3. Serverless Computing
o No infrastructure management (AWS handles scaling, patching, HA).
o Pay-per-use pricing (e.g., AWS Lambda charges per execution time/memory).
4. Event-Driven Architecture
o Services trigger actions based on events (e.g., S3 upload → Lambda → DynamoDB).
o Tools: SQS (message queues), SNS (pub/sub), EventBridge (event bus).
Key Takeaways
1. Containers (ECS/Fargate) simplify deploying scalable apps without managing servers.
2. Lambda enables event-driven workflows with pay-per-use pricing.
3. SQS/SNS/EventBridge decouple components for resilient architectures.
4. API Gateway exposes backend services securely via REST APIs.
5. Always clean up unused resources (e.g., delete Fargate tasks, Lambda functions).
Key Concepts
1. Generative AI as an Educational Tool
o Use Cases: Answering questions, generating code (e.g., Lambda functions), creating
AWS project ideas.
o Best Practices:
▪ Prompt Engineering: Be specific, include context, and iterate for refinement.
▪ Validation: Always test generated code and verify accuracy (AI can "hallucinate"
incorrect answers).
o Tools: ChatGPT (code generation, CLI commands, CloudFormation templates).
2. AWS Machine Learning Services
o Amazon Rekognition: Image/video analysis (objects, faces, text).
o Amazon Transcribe: Speech-to-text conversion.
o Amazon Translate: Real-time language translation.
o Amazon Comprehend: Natural language processing (sentiment analysis).
o Amazon Lex: Build conversational chatbots.
o Amazon CodeGuru: Automated code security and performance reviews.
AWS Services & Features
1. Generative AI Integration
• Code Generation: Use ChatGPT for Lambda functions, CLI commands, or CloudFormation
templates.
# Example: Lambda function code generated by ChatGPT
import boto3
def lambda_handler(event, context):
s3 = boto3.client('s3')
# Process S3 event
return {"statusCode": 200}
• Project Design: Generate end-to-end architectures (e.g., serverless apps with S3, Lambda,
DynamoDB).
2. Amazon Rekognition Workflow
1. Trigger: Image uploaded to S3 → S3 event notification.

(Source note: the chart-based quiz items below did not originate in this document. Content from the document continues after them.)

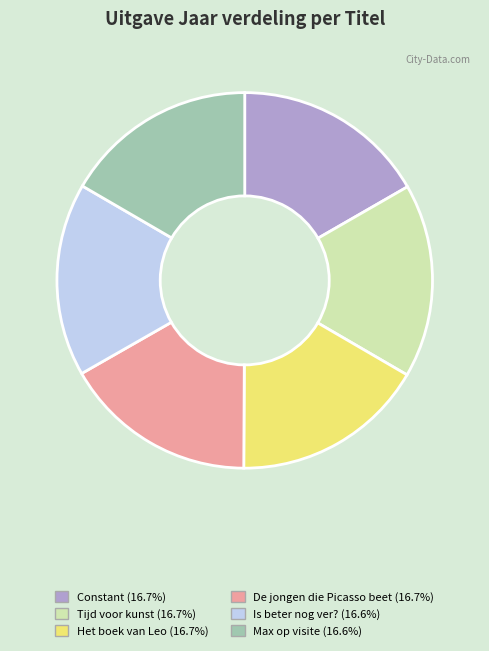

Approximately how many times larger is the value at Is beter nog ver? compared to Het boek van Leo?

1.0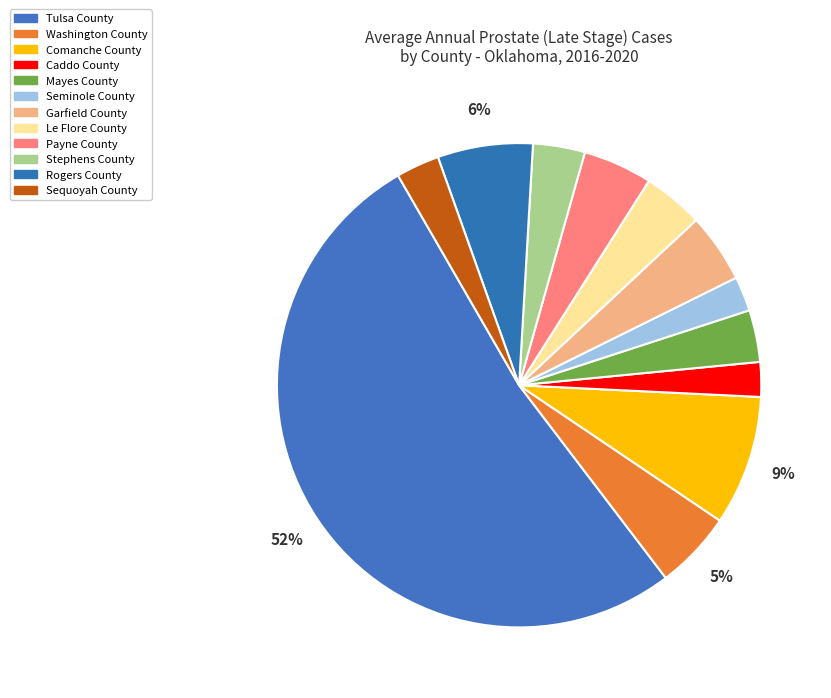

What portion of the pie excludes Washington County?

94.8%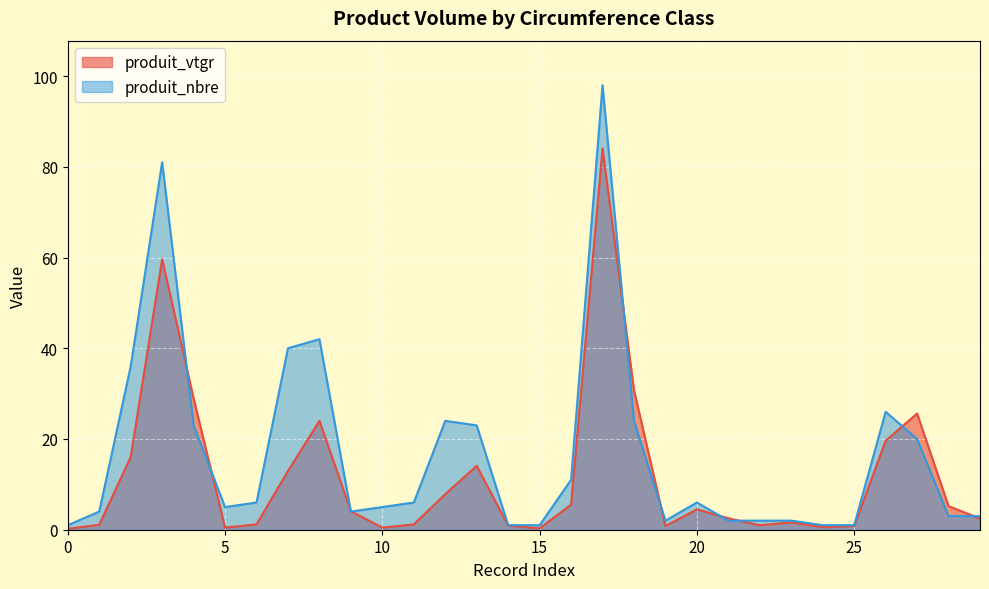

How many times do produit_nbre and produit_vtgr cross each other?

10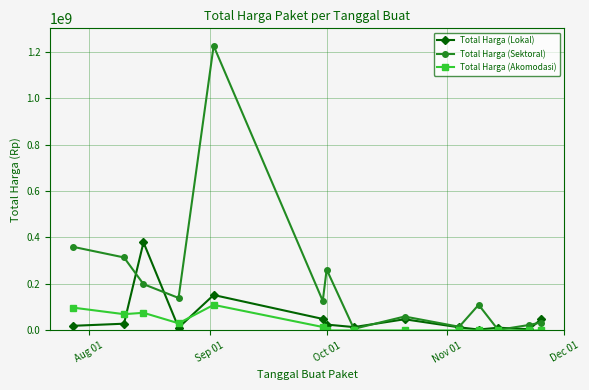

List the series in order of their peak value, lowest first.

Total Harga (Akomodasi), Total Harga (Lokal), Total Harga (Sektoral)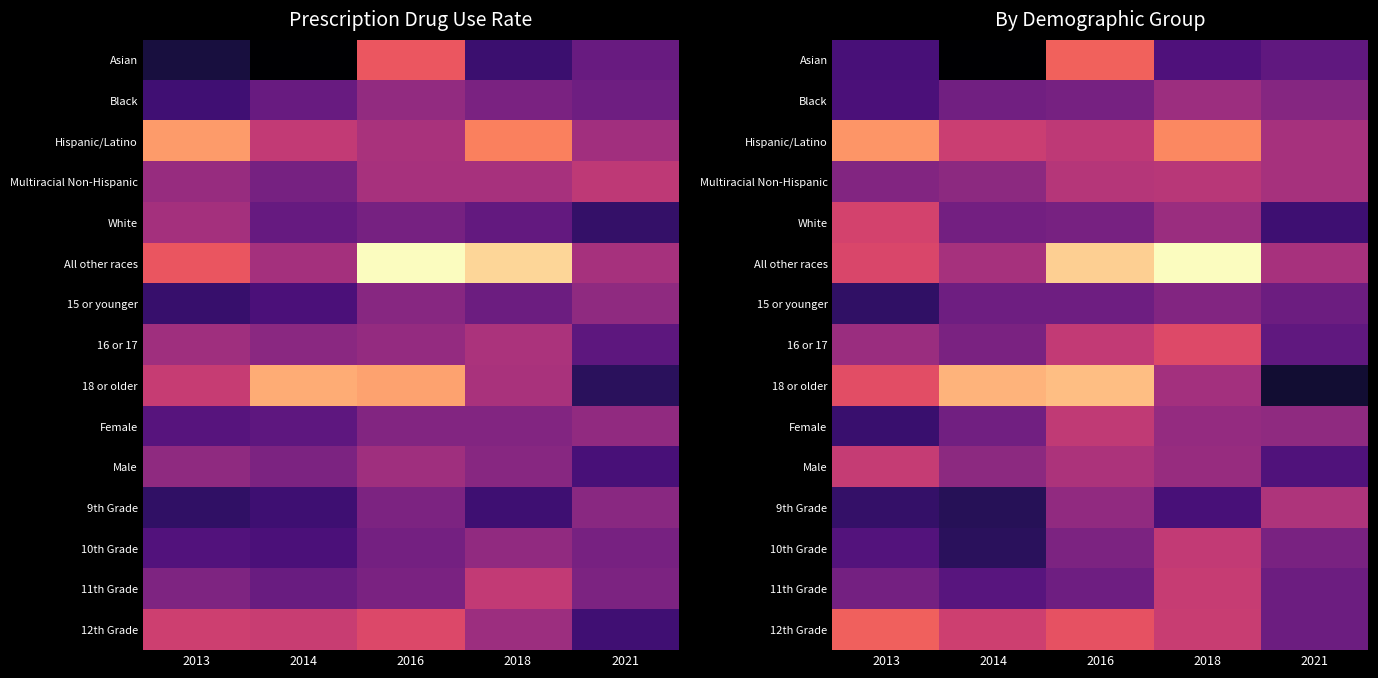

Is the value of 15 or younger at 2021 greater than the value of White at 2016?

No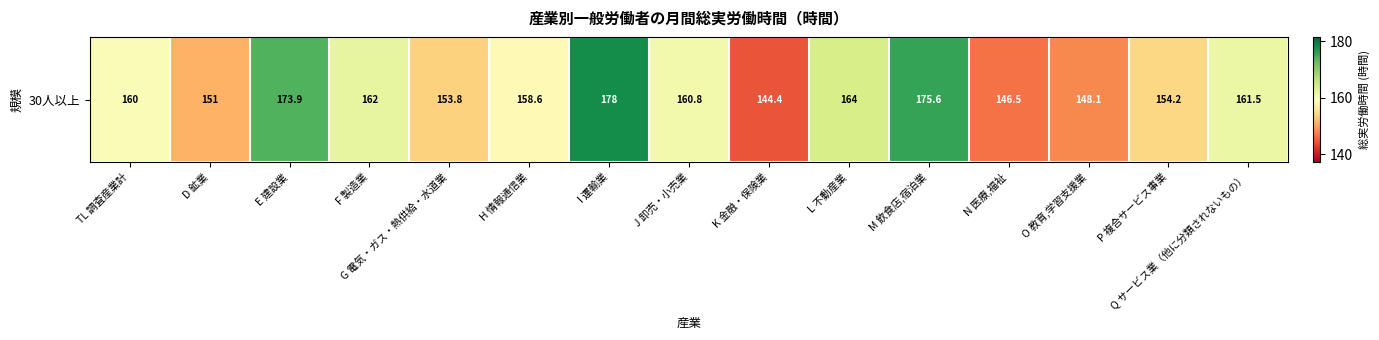

What is the difference between the values at I 運輸業 and G 電気・ガス・熱供給・水道業?

24.2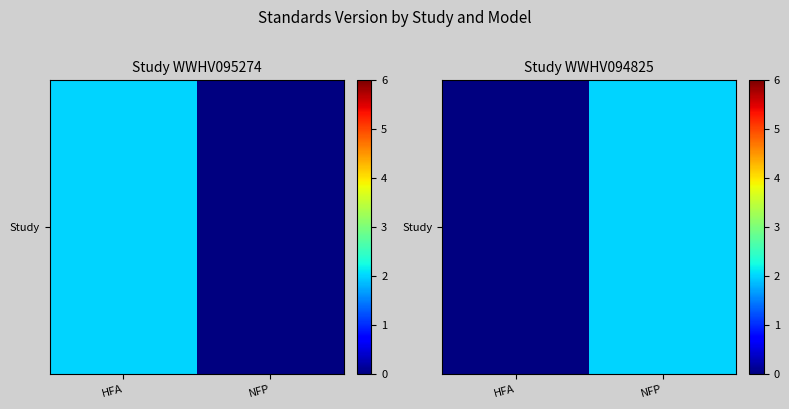

Rank the categories by value from lowest to highest.

HFA, NFP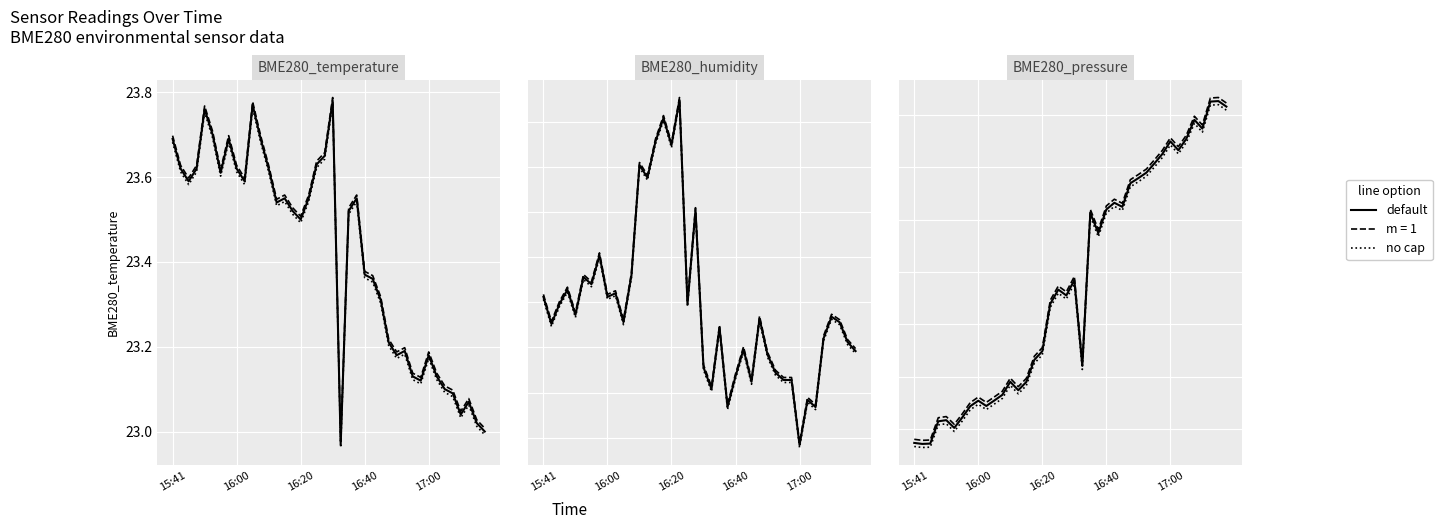

What is the difference between the default values at 14 and 32?

0.4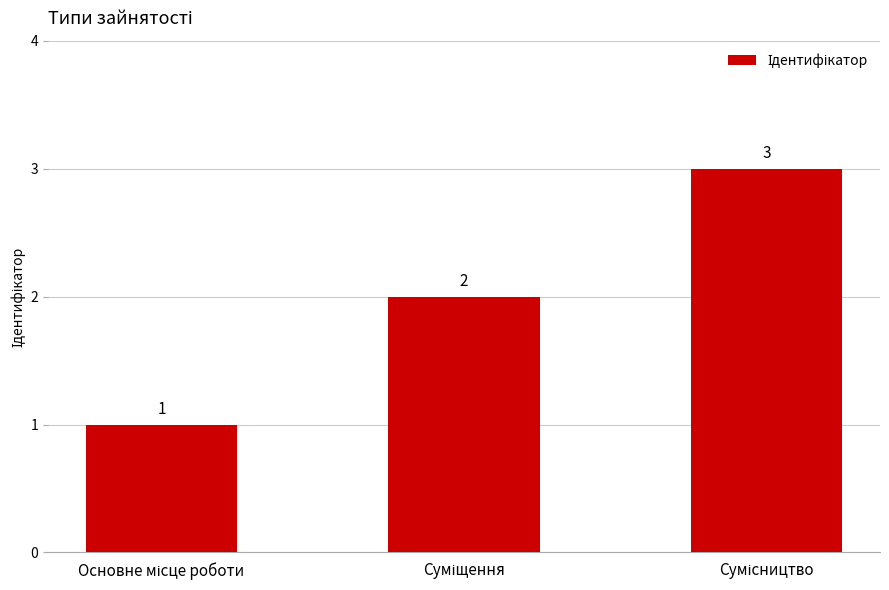

What is the value of the 3rd bar from the left?

3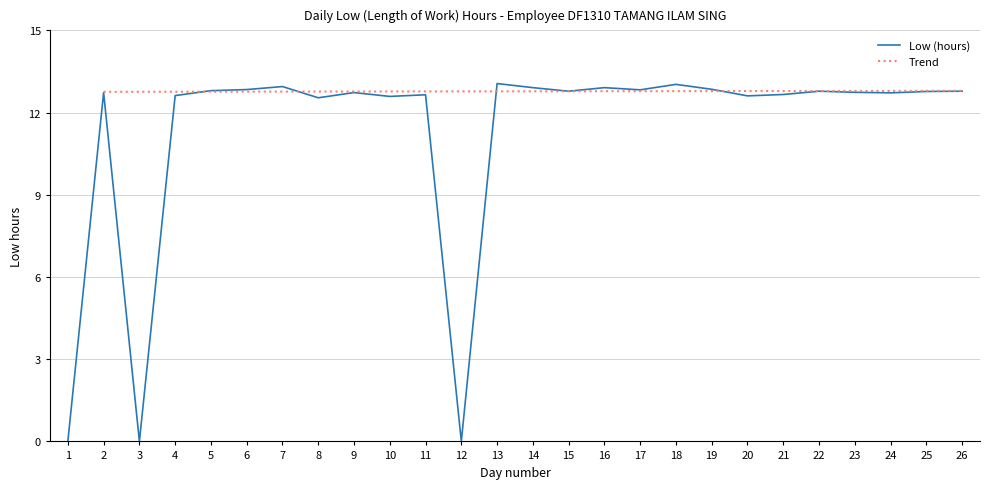

Which label corresponds to the largest value in the chart?

13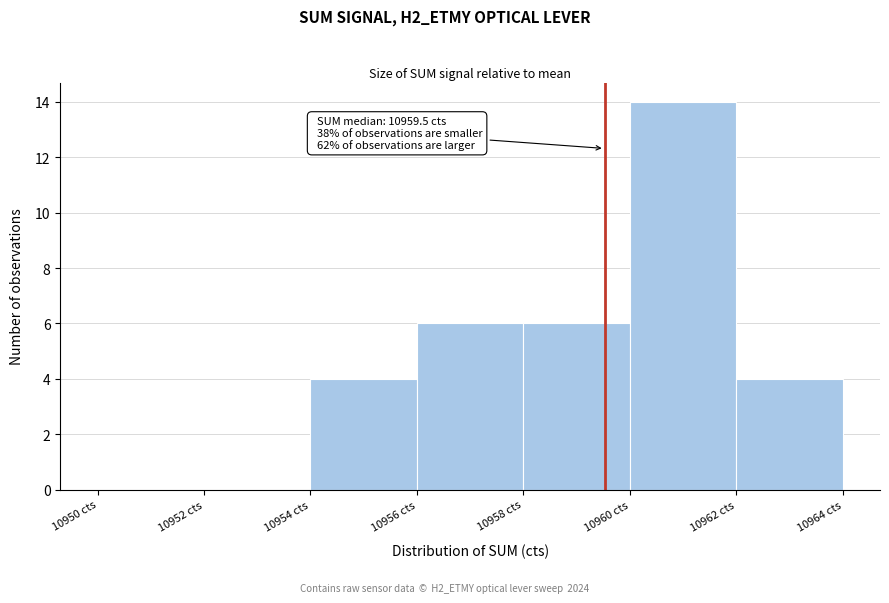

Which range on the x-axis has the tallest bar?

10960 to 10962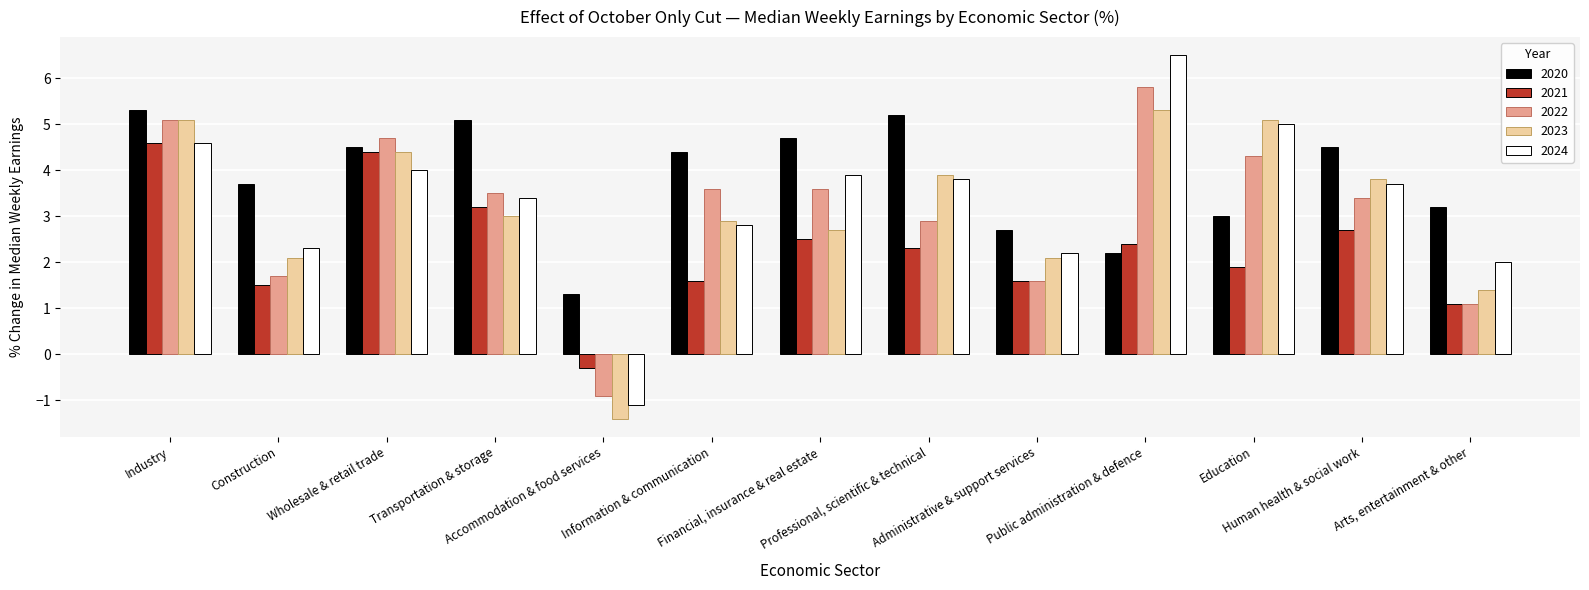

What value does the 2020 series have at Information & communication?

4.4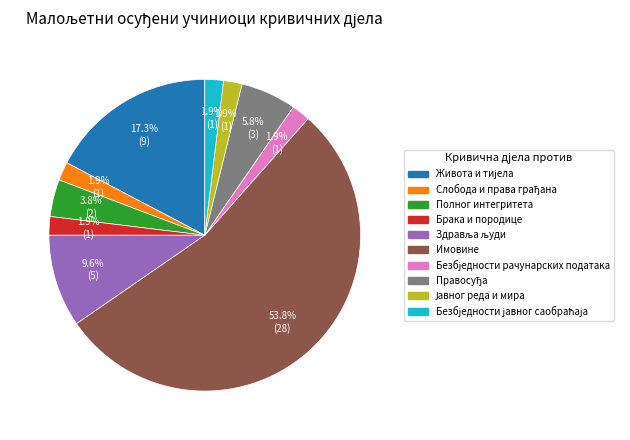

How many segments does this pie chart have?

10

2. Process: Lambda invokes Rekognition to analyze the image.
3. Store Results: Lambda writes metadata (e.g., detected objects) to DynamoDB.
Key Takeaways
1. Generative AI accelerates learning and prototyping but requires validation.
2. AWS ML Services simplify adding intelligence to apps (no ML expertise needed).
3. Event-Driven ML: Combine S3, Lambda, and Rekognition for scalable image analysis.
4. CodeGuru/DevOps Guru: Enhance code quality and operational performance.